Start of Available data

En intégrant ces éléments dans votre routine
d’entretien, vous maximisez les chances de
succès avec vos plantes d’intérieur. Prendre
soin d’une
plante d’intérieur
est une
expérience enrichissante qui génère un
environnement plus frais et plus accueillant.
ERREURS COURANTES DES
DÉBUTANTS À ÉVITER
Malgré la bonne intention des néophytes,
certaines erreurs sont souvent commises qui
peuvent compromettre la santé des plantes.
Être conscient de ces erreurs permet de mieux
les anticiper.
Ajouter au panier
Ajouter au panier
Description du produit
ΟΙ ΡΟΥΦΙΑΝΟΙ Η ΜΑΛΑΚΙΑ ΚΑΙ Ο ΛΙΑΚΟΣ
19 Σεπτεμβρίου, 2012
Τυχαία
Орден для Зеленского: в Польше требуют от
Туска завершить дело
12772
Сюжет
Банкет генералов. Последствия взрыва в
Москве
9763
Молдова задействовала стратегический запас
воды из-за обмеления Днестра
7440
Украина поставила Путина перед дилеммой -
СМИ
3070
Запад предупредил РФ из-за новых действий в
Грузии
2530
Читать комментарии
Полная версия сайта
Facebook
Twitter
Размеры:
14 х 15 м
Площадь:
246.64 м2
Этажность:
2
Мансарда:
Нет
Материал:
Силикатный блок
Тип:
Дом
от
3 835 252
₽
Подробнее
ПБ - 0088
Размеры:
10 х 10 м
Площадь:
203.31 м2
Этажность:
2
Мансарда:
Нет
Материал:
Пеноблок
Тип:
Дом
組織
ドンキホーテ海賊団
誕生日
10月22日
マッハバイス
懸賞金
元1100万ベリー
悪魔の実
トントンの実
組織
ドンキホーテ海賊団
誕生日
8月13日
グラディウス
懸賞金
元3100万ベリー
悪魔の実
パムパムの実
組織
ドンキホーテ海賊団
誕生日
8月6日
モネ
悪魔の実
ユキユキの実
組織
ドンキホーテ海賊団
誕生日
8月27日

End of Available data

- The task -
Retype the records above in full, with no differences.

- Result of the exercise -
En intégrant ces éléments dans votre routine
d’entretien, vous maximisez les chances de
succès avec vos plantes d’intérieur. Prendre
soin d’une
plante d’intérieur
est une
expérience enrichissante qui génère un
environnement plus frais et plus accueillant.
ERREURS COURANTES DES
DÉBUTANTS À ÉVITER
Malgré la bonne intention des néophytes,
certaines erreurs sont souvent commises qui
peuvent compromettre la santé des plantes.
Être conscient de ces erreurs permet de mieux
les anticiper.
Ajouter au panier
Ajouter au panier
Description du produit
ΟΙ ΡΟΥΦΙΑΝΟΙ Η ΜΑΛΑΚΙΑ ΚΑΙ Ο ΛΙΑΚΟΣ
19 Σεπτεμβρίου, 2012
Τυχαία
Орден для Зеленского: в Польше требуют от
Туска завершить дело
12772
Сюжет
Банкет генералов. Последствия взрыва в
Москве
9763
Молдова задействовала стратегический запас
воды из-за обмеления Днестра
7440
Украина поставила Путина перед дилеммой -
СМИ
3070
Запад предупредил РФ из-за новых действий в
Грузии
2530
Читать комментарии
Полная версия сайта
Facebook
Twitter
Размеры:
14 х 15 м
Площадь:
246.64 м2
Этажность:
2
Мансарда:
Нет
Материал:
Силикатный блок
Тип:
Дом
от
3 835 252
₽
Подробнее
ПБ - 0088
Размеры:
10 х 10 м
Площадь:
203.31 м2
Этажность:
2
Мансарда:
Нет
Материал:
Пеноблок
Тип:
Дом
組織
ドンキホーテ海賊団
誕生日
10月22日
マッハバイス
懸賞金
元1100万ベリー
悪魔の実
トントンの実
組織
ドンキホーテ海賊団
誕生日
8月13日
グラディウス
懸賞金
元3100万ベリー
悪魔の実
パムパムの実
組織
ドンキホーテ海賊団
誕生日
8月6日
モネ
悪魔の実
ユキユキの実
組織
ドンキホーテ海賊団
誕生日
8月27日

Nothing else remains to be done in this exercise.